L’ultime secret m’a, je l’avoue, laissé sur ma faim.

Rien que le titre avec un cerveau d’une taille plus impressionnante que la noix flétrie de l’anti-mondialiste moyen, me laissait penser à une fiction scientifique.  Dans une lignée à la Dantec, je m’attendais à ce que le roman m’ouvre à la compréhension de notre dimension surhumaine, celle qui nous permettrait de faire usage des 90 % restantes de notre capacité cérébrale.  

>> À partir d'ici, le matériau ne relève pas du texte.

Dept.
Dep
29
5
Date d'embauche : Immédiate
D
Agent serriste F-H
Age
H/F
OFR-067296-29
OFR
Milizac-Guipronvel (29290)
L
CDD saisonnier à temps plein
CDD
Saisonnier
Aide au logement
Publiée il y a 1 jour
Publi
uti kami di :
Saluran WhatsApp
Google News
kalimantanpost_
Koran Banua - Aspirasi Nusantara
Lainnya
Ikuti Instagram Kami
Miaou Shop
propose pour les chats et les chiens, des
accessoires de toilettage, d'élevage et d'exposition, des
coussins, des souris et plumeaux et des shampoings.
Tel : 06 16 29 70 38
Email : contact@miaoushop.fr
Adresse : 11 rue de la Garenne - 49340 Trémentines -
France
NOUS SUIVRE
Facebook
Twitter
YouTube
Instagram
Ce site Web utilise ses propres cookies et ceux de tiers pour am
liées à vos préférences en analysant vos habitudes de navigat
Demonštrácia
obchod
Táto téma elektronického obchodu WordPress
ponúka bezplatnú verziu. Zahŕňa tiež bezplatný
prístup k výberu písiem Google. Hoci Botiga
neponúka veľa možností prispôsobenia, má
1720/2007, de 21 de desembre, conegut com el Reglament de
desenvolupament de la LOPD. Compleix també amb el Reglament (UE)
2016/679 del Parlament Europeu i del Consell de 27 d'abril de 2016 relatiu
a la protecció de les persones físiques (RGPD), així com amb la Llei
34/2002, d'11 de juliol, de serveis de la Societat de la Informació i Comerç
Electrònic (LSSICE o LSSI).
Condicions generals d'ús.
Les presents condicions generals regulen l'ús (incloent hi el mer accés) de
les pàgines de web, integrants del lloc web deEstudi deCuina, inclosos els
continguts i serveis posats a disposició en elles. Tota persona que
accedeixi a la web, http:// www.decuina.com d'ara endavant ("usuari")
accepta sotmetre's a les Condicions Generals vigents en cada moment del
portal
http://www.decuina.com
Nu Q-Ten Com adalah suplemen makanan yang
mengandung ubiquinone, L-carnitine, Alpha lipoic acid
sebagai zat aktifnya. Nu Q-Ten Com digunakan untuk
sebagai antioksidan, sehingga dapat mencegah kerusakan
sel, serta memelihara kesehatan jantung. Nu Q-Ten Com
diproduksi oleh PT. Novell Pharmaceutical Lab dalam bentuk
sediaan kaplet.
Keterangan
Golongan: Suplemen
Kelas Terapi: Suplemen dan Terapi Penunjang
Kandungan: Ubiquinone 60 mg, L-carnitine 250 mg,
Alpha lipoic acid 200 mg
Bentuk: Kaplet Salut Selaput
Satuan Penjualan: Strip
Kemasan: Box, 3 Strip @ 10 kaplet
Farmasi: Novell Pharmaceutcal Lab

Au lieu de cela nous sommes confrontés à une enquête policière menée autour de personnages attachants et récurrents chez Werber.

 

L’intérêt réside plutôt dans le détail, notamment l’étude d’une certaine nature humaine et de ses monstruosités. On peut suivre ainsi le calvaire d’un handicapé emmuré vivant dans un corps inerte (locked in syndrome) face au sadisme de deux de ses infirmiers. Comme de bons gauchistes à utilité sociale négative, ces petites salopes d’infirmiers considèrent le malade comme un parasite qu’il serait bon de tourmenter.

Le parallèle avec les militants d’extrême gauche apparaît en filigrane puisque les tristes sires laissent exprimer une jalousie sociale sans se rendre compte que les mauvais procès qu’ils font à autrui s’adressent avant tout à eux-mêmes. Le médecin-chef aura alors le souci de se débarrasser de ces deux ordures en évitant de se mettre à dos les syndicats, exercice tortueux s’il en est.

Rien que ce point là méritait un roman, moins ambitieux dans le propos certes, mais autrement plus édifiant.